As lágrimas caíam silenciosas sobre a capa do livro, embaçando o título e manchando. Carolina estava encolhida em um canto remoto da biblioteca da faculdade, tentando abafar os soluços que insistiam em escapar. As palavras da tia Célia ecoavam em sua mente, cortantes e precisas: "Um fardo. Ingrata. Assim como seus pais irresponsáveis."

— Carol? Carol, querida, o que foi?

A voz de Marcela veio carregada de preocupação.
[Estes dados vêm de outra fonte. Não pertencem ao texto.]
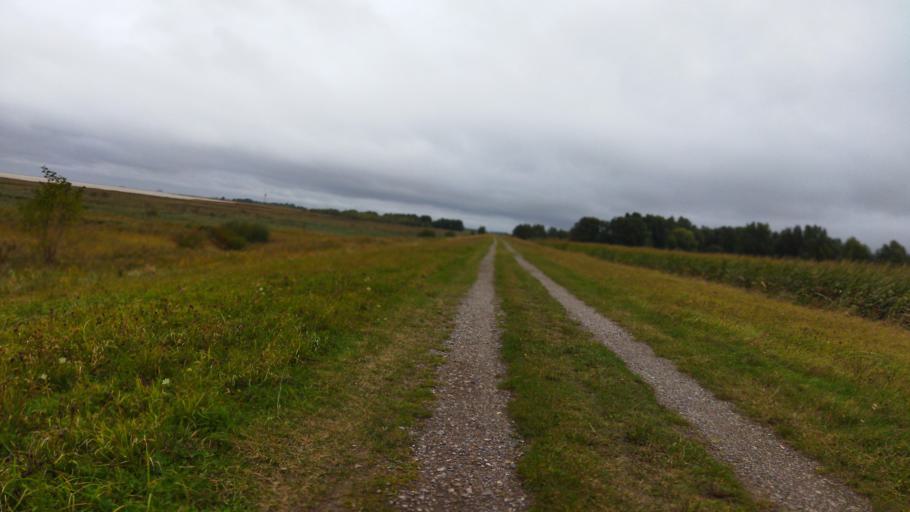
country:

Junto dela, Caio apareceu, sua expressão animada usual substituída por uma careta de verdadeira preocupação ao ver o estado da amiga.
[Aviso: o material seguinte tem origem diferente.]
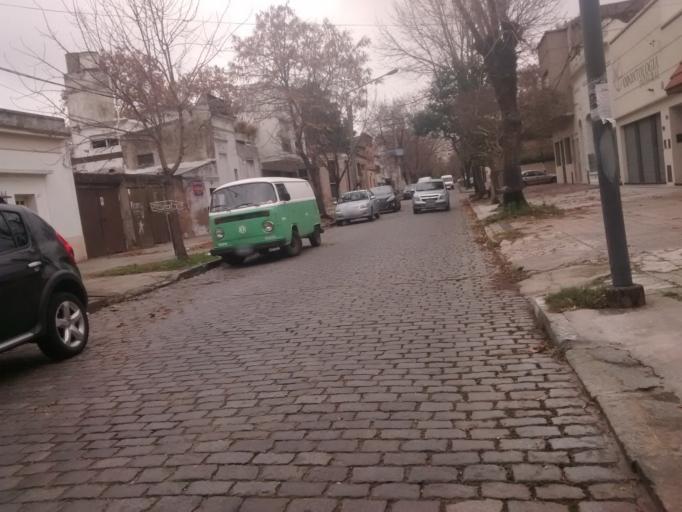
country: AR
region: Buenos Aires
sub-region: Partido de La Plata
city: La Plata
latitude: -34.8986
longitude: -57.9523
— Puta que pariu, quem eu tenho que matar? — Caio disse, se ajoelhando rapidamente ao lado dela. — Foi aquela bruxa da sua tia de novo, não foi? Fala que foi que eu vou lá e encaro ela!

— Caio, para de ser dramático — Marcela interveio, sentando-se do outro lado e passando um braço protetor sobre os ombros de Carolina. — Ignora ele, Carol. Mas fala pra gente. O que essa vaca fez agora?

A compaixão deles foi a gota d'água. Carolina deixou escapar a história entrecortada por soluços — a dívida, a ameaça de perder a casa, os insultos constantes, a sensação de ser um peso morto para o tio Ricardo.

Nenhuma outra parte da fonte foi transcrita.